Extrait de Mes perruques, coups de peigne politiques. Mes perruques à marteau (Savin, 1832).
Des éclats de rire fixèrent hier mon attention en traversant la place du Carousel. Curieux de mon naturel, je m’approchais du cercle joyeux et j’y vis un homme à gros favoris, haut toupet, petits yeux, joues pendantes, teint basané, c’était un escamoteur. Il était au milieu du cercle. Il cherchait par ses promesses à retenir ses dupes, tandis que ses compères exploitaient à leur aise les poches du pauvre peuple.
Mes chers camarades, mes très chers camarades, disait-il, encore un peu de patience et je vous ferai voir ce que je vous ai promis. Je ne suis plus ici sur la place de l’Hôtel-de-Ville, où il faut promettre plus qu’on ne peut tenir, pour obtenir des suffrages. Ici, grâce à la liberté conquise en 1850, je rogne, je taille, je bâtis, je démolis, sans qu’il m’en coûte rien. Au contraire, je fais argent de tout. En un mot, je suis presque roi.
Cela est si vrai que j’ai : liste civile, budget et fonds secrets, représentés par ces trois pelotes. J’en mets une sous chacun de ces trois gobelets. Je prends ensuite la première que j’envoie en Amérique. La seconde, je l’avale. La troisième, invisible. Je lève maintenant les trois gobelets et il n’y a plus rien dessous, dessus, ni dedans.
Voici maintenant un foulard dans lequel vous voyez tous qu’il n’y a rien, absolument rien. Eh bien ! Moi, je prétends en tirer quelque chose. J’y fais donc un noeud coulant et je le présente à madame. Serrez ce noeud, madame. Encore. Là, très bien. Voyez, mes chers camarades. Voici un testament en règle qui vaut des millions.

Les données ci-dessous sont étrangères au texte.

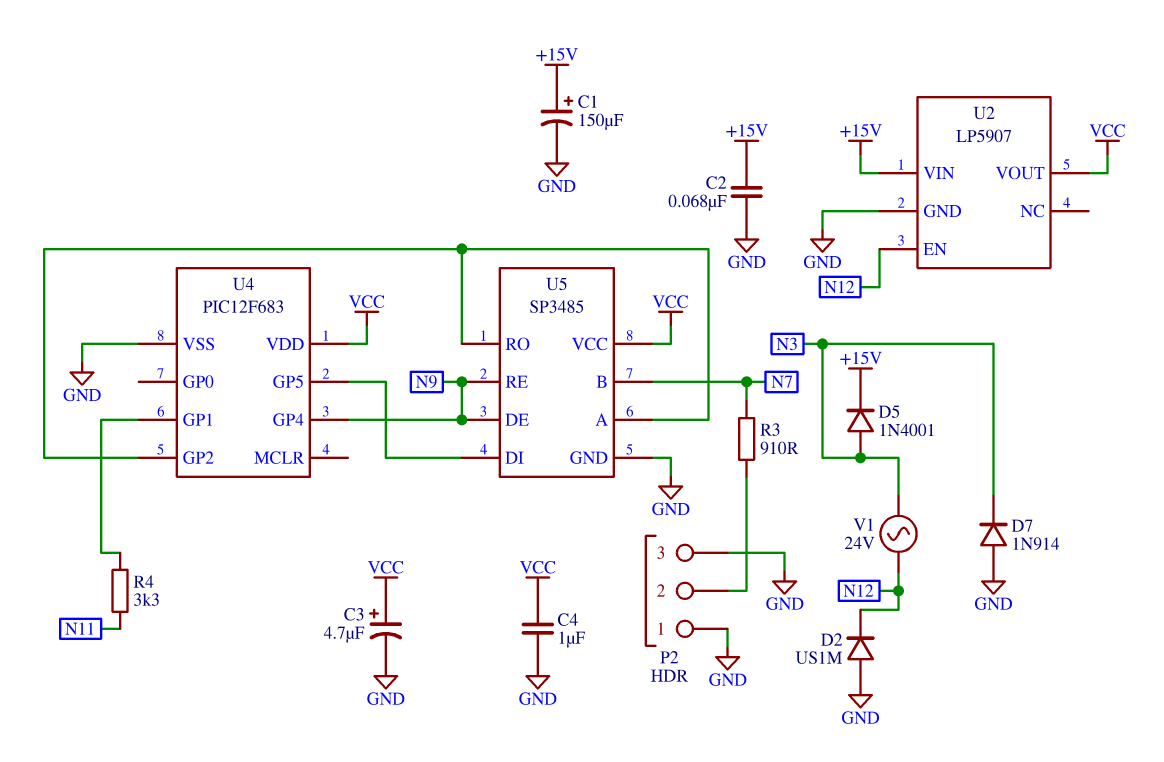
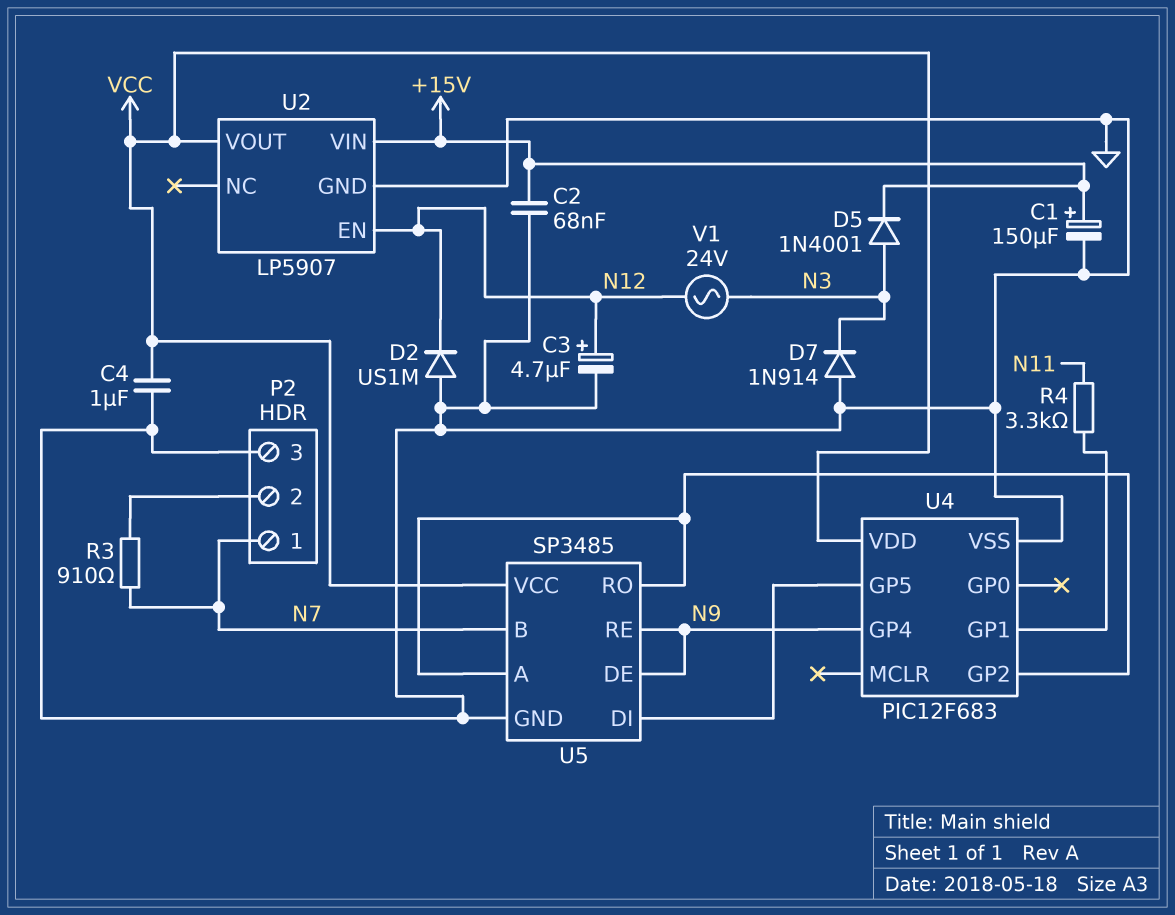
C3: 4.7uF (plus VCC, minus GND) -> 4.7uF (plus N12, minus GND)
P2 pin 1: GND -> N7

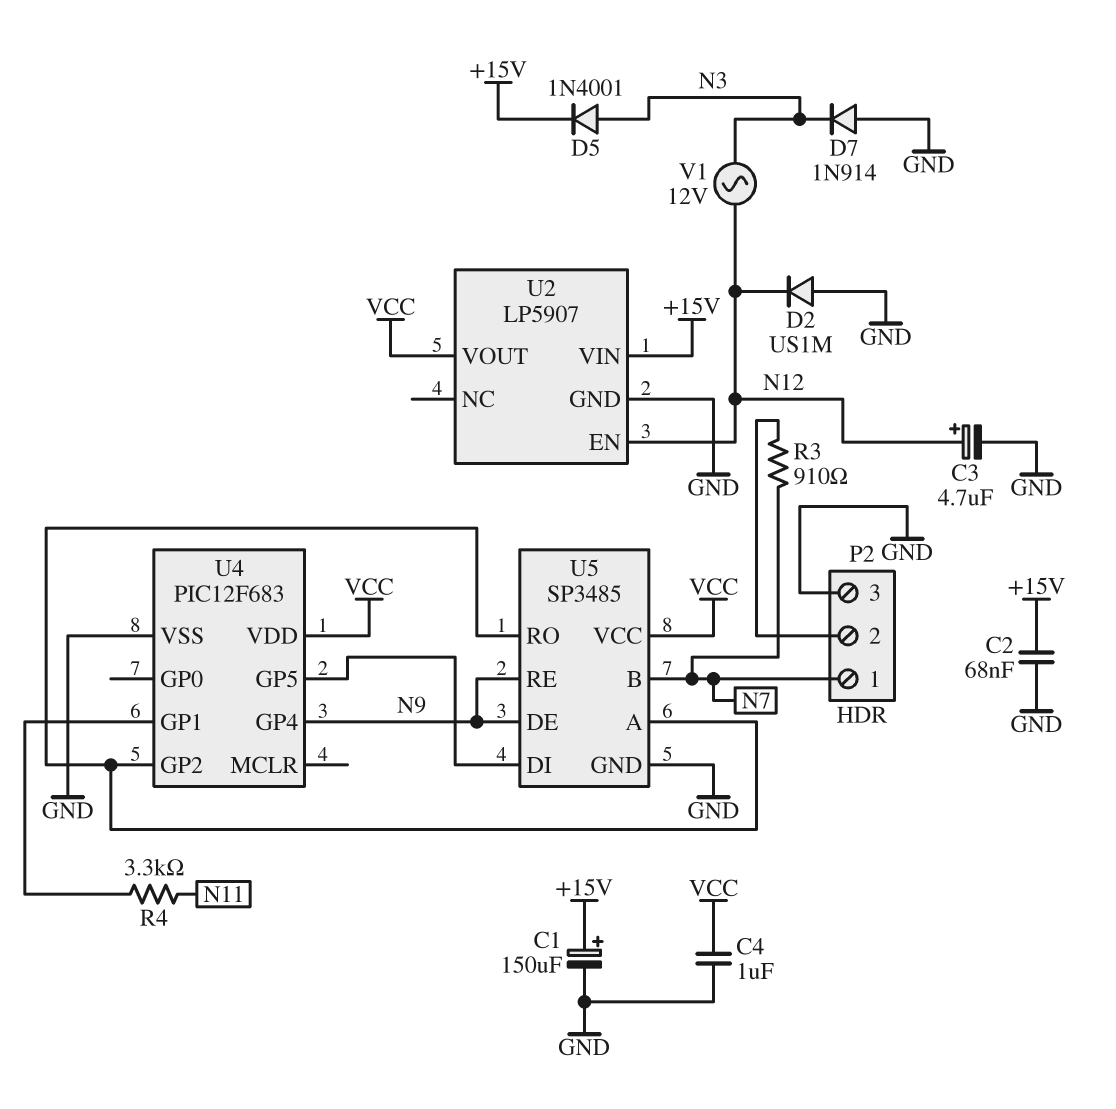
V1: AC 24V (N3, N12) -> AC 12V (N3, N12)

Nous allons passer à quelque chose de plus difficile. Arrive ici, Paltoquet. Remarquez, mes chers camarades, que ce nain n’a que le tiers de la taille ordinaire. II est très laid, mais doué d’une agilité surprenante. Quoique sans plumes ni ailes, il vole avec beaucoup d’adresse. Comme je ne puis exécuter ce dernier tour sans lui, il vous prie de mettre la main à la poche, il reçoit jusqu’à six cent mille francs, ce sont ses petits profits.
(S’adressant à une dame de la société)
Avec l’aide de Paltoquet, je vais escamoter Madame. C’est uniquement pour obtenir la majorité… des suffrages de ceux qui m’entourent. Ainsi Madame n’a aucun danger à courir. Je prends donc Madame, mes chers camarades, vous voyez tous que je la prends. Je la tiens un moment et je l’envoie près de Bordeaux. Cherchez maintenant, vous ne la trouverez plus.
Allons ! Messieurs et Dames, du courage, la main à la poche, avant que nous partions. Bien, très bien ! Merci. Puisqu’il n’y a plus rien à ramasser, c’est Messieurs et Dames, pour avoir l’honneur de vous saluer.